State v. Bailey

Annotate this Case

119 S.E.2d 165 (1961)

254 N.C. 380

STATE v. James Albert BAILEY, Jr., and LeRoy Jones.

No. 721.

Supreme Court of North Carolina.

April 12, 1961.

T. W. Bruton, Atty. Gen., and Harry W. McGalliard, Asst. Atty. Gen., for the State.

Gilbert Medlin, Laurinburg, for defendant Jones, appellant.

PARKER, Justice.

The State's evidence tends to show the following facts:

Defendant LeRoy Jones, 25 years of age, owns a Chevrolet automobile, and in December 1959 was living and working near Angier in Harnett County. On the morning of 10 December 1959 Jones, with Charles Thomas, 23 years of age, and defendant James Albert Bailey, Jr., 19 years of age, riding as passengers in his automobile, drove it to the home of Rellie Barber near Angier. William Gibson, 17 years of age, was there eating breakfast. After breakfast Gibson got in the automobile with Thomas and Bailey, and Jones drove it away. Jones asked Gibson about his pistol, saying something about killing hogs. Gibson told Jones his pistol was at the house of Pauline Covington. Jones *167 drove to Pauline Covington's house, where Gibson got his pistol, and gave it and bullets to Jones. There was a jar of liquor in the pocket of the automobile.

Later on in the morning, Jones, with Thomas, Bailey, Gibson and one Hattie Mae McEachern in his automobile, drove to Scotland County. All four men were drinking. Upon reaching Scotland County Hattie Mae McEachern got out at her father's house. About 3:00 o'clock p. m. on this afternoon Jones was driving his automobile on U. S. Highway No. 1 between the towns of Marston and Laurinburg in Scotland County. Gibson was in the front seat, and Thomas and Bailey in the back seat. They stopped at a crossroads. At the time a Ford automobile with a trailer hitched to it was coming into the highway from a dirt road.

Charles Thomas testified in substance, except when we quote his language:

"LeRoy said, `there comes a s. o. b. that (sic) has plenty of money.'" Jones drove on down the road, and the automobile with the trailer followed. "LeRoy said he was going to stop down the road and get that man's money. * * * I begged him not to bother the man." Jones drove on about a mile, parked his automobile on the shoulder, got out and waved the automobile with the trailer to stop. It stopped about 30 yards in front of Jones' automobile. Jones walked to the back of the trailer. The white man got out of his automobile with a paper sack. He had fruit in the trailer. Jones pulled a pistol out of his pocket and levelled it on him. The white man backed up four or five feet. While he was backing up, Jones called defendant Bailey to get out of the automobile and come to where he was. Bailey did so, but before he got to where Jones was, Jones shot the white man in the face. The white man fell backwards. Bailey got there, turned the white man over, and took a pocketbook out of his pocket. The man was dead. Bailey handed the pocketbook to Jones. There was a fishing tackle box in the front of the trailer, and Jones took it. Jones and Bailey got back in the automobile, and they left. There was some silver money in the fishing tackle box. Later, Jones opened the pocketbook, and it had some green money in it and a cheque made out for $36. That night Jones cashed the $36 cheque at S. J. Lindsey's store. Jones gave Bailey $10. The white man's name was Frank Allred. He had only one arm. On cross-examination by Bailey's counsel Thomas testified he heard Jones tell Bailey "Get his pocketbook."

■ EXERCISE DATA ■
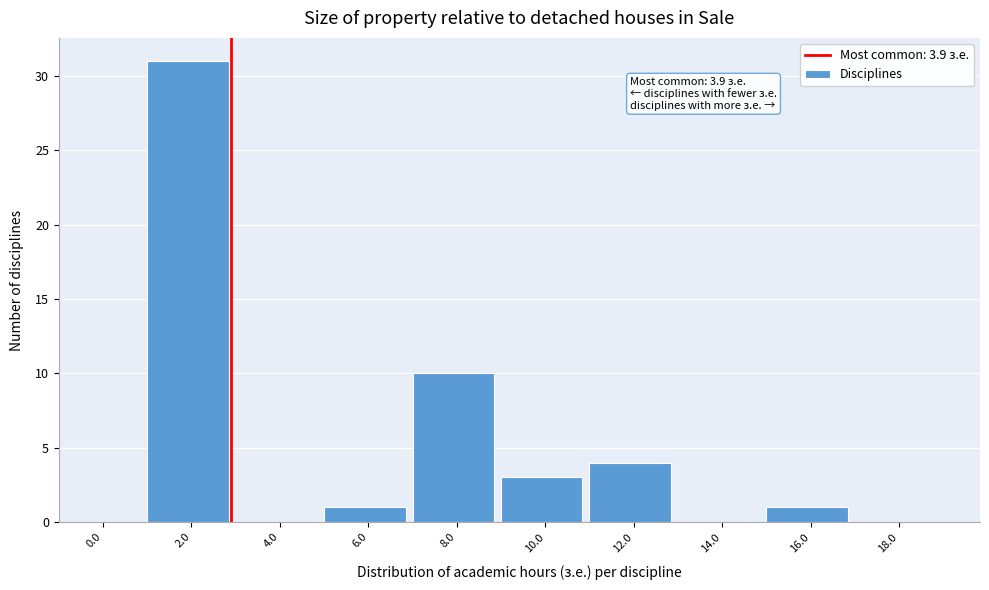

Reading right to left, extract all data points from this chart.

18.0=0	16.0=1	14.0=0	12.0=4	10.0=3	8.0=10	6.0=1	4.0=0	2.0=31	0.0=0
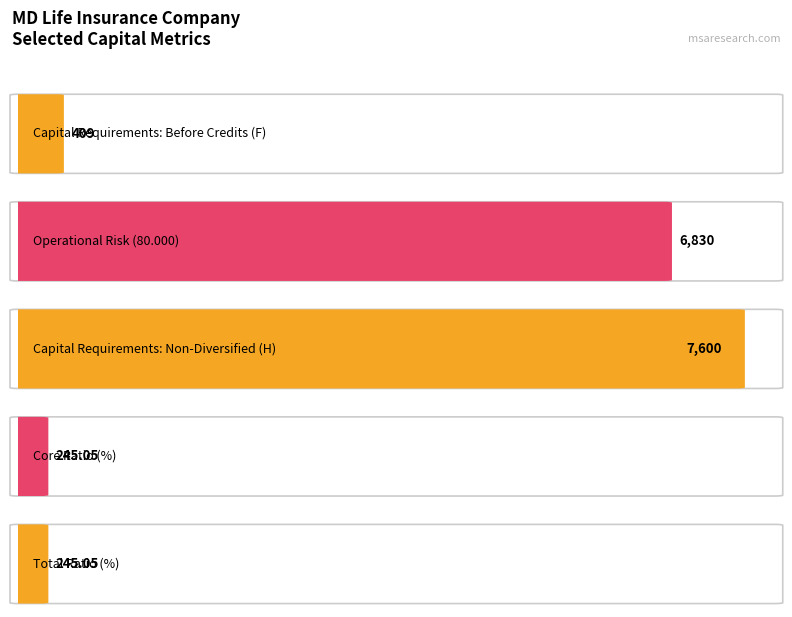

Are the bars grouped side by side (vs. stacked)?

No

■ GOAL OF THE EXERCISE ■
Reproduce the State v. Bailey opinion word for word, from "STATE v. James" to "for the State.".

■ EXERCISE SOLUTION ■
STATE v. James Albert BAILEY, Jr., and LeRoy Jones.

No. 721.

Supreme Court of North Carolina.

April 12, 1961.

T. W. Bruton, Atty. Gen., and Harry W. McGalliard, Asst. Atty. Gen., for the State.